Segment Start: Quoted passage
Any part of any infrastructure, application, or cloud is data. Data is used by applications, and myriad data is presented to IT organizations for their use, edification, insights, and more. But what really is this data? Can we classify the types of data in some way? Data classifications should not be just “structured” and unstructured”; they must go deeper than that. To understand how IT operations analytics (ITOA) can act on data, we first need to classify data into something we can comprehend. ITOA leads to insights that can be used to predict capacity, track applications, and tell us when we have security events.

Data falls into several categories:

  • Key Performance Indicators: These are often numbers that show the status of a given application, perhaps representative of application stability, throughput, successful served resources, etc. They differ for every application. For one application I know, there is a single number per minute that tells the company whether it is making or losing money. Such numbers are tracked per day, over time, etc. New Relic and others use this data.
  • Network Data: This type of data includes everything from flow data about the networks in use to pure packets. We also include data retrieved from switches and other network devices in this category. If the application is communicating, this data not only contains the communication, but also the information about the devices through which it runs. ExtraHop thrives on this data.
  • General System and Cloud Logs: This type of data reports on the system, often with informational messages about healthy data as well as about failures. Often in this data we find logon requests and failed queries among other general system information, good and bad. Log analysis was invented to handle the influx of this often confusing and convoluted data. Splunk was originally created to handle this type of data.
  • Infrastructure Data: This data tells you the health of your infrastructure, whether virtual, cloud, or physical. We use this data to plan future capacity as well as to manage configurations. Zenoss, VMTurbo, Cirba, and others manage this data and produce refined versions of it.
Segment End: Quoted passage
*What you need to do*
a: According to the text on types of data, why must data be classified before IT operations analytics can work with it? Answer in one to three sentences.
b: Carry on the text about types of data from its last sentence.
Segment Start: Supplied data
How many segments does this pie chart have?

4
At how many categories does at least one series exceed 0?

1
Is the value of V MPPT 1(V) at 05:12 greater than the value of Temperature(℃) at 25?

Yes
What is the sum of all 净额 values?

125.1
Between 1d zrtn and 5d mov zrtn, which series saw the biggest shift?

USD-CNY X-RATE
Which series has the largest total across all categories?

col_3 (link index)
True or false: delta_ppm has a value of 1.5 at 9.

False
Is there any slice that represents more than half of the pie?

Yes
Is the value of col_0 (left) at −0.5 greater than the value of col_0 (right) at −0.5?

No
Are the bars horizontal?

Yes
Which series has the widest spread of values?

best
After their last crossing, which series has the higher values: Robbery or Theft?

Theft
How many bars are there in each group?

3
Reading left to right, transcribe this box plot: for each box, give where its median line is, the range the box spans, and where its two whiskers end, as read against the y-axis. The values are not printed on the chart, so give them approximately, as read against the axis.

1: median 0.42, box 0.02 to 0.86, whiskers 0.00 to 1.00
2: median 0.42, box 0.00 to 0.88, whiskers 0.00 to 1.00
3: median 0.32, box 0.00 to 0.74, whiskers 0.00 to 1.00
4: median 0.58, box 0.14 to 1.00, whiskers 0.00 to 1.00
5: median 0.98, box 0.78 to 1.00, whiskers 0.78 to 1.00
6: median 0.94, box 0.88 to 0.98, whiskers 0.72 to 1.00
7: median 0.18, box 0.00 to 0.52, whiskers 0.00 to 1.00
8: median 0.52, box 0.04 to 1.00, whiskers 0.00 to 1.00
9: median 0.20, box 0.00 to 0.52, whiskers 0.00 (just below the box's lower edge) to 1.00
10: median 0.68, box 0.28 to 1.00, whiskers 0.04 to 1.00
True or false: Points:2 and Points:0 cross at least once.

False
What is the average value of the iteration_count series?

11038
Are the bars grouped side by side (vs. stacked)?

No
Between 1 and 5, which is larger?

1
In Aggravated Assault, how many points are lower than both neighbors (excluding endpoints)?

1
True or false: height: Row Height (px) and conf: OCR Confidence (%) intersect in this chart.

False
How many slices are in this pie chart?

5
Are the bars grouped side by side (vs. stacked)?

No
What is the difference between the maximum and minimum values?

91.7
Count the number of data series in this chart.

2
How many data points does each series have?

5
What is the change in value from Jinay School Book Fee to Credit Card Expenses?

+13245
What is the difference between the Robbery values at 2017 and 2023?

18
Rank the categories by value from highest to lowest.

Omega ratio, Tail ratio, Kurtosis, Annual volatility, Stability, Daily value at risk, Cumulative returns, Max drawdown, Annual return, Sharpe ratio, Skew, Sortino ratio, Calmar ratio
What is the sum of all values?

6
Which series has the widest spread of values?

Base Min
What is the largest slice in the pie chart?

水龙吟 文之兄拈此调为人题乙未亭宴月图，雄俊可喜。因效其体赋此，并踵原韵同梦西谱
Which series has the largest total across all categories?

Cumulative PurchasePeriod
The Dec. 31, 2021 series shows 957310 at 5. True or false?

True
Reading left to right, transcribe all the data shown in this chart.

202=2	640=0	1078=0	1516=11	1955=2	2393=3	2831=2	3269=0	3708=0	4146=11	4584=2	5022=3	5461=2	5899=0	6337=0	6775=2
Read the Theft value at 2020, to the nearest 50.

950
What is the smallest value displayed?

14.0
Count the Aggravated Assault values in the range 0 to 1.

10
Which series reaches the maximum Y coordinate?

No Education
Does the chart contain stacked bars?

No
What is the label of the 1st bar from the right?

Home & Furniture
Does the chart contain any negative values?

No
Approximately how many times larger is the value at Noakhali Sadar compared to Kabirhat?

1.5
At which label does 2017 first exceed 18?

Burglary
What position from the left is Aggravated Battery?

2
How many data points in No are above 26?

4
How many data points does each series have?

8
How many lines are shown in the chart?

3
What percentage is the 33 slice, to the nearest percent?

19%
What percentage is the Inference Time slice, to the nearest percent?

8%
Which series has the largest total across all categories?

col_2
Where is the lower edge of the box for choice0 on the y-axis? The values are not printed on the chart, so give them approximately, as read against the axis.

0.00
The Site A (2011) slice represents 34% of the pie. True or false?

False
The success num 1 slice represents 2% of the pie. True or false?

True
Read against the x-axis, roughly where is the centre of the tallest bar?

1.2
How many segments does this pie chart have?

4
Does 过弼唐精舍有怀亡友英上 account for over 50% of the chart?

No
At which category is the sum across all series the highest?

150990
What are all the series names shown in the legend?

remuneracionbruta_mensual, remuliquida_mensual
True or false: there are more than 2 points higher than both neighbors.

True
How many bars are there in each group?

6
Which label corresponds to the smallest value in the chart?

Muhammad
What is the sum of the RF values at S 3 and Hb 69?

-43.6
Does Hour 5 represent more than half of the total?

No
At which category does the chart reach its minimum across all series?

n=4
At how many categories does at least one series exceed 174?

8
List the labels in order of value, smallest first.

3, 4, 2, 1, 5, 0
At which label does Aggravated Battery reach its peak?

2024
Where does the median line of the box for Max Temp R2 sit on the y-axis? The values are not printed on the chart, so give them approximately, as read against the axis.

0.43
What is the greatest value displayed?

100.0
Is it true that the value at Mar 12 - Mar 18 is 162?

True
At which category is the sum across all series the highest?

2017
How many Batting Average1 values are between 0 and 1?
Segment End: Supplied data
*Answers*
a: Classifying data turns it into something we can understand, and that understanding is needed to see how IT operations analytics can act on the data. That analytics then gives insights for predicting capacity, tracking applications, and spotting security events.

b:
  • Audit Logs: These can be logs from a cloud-aware security broker, the cloud itself, or some other mechanism. Included in this type of data are logs from AWS CloudWatch. Any tools that audit the system, including other IT operations tools, generate this type of data. Many virtualization security tools combine several features. One of the common features is an audit of the virtual environment against a hardening guide or even compliance. HyTrust, Catbird, and others produce this data.
  • Application Data: We can also look at the metadata that surrounds application data, such as SQL queries, file names and placements, etc. There is a host of available data to analyze. New Relic and SolarWinds thrive on these types of data.

What can we do with this data? That is why Splunk, Elasticsearch, Prelert, and other products exist: to help get a handle on your data. This is not as easy as it sounds. In order to properly write rules for these tools, you still need to understand the data. This is one reason why the preset dashboards that are part of Splunk, VMware vRealize Log Insight, and others are such a help. The people who created the dashboards knew the data well.
This is where a community around one of the tools comes in very handy: it can help create the dashboards you need. Unfortunately, however, not all dashboards and analytics are created equal, and the data we need to analyze is not part of a dashboard. So now, we are back to needing to understand the data and the tools in order to create our own views of the IT world, and to make use of tools to aid us in ITOA for our environment.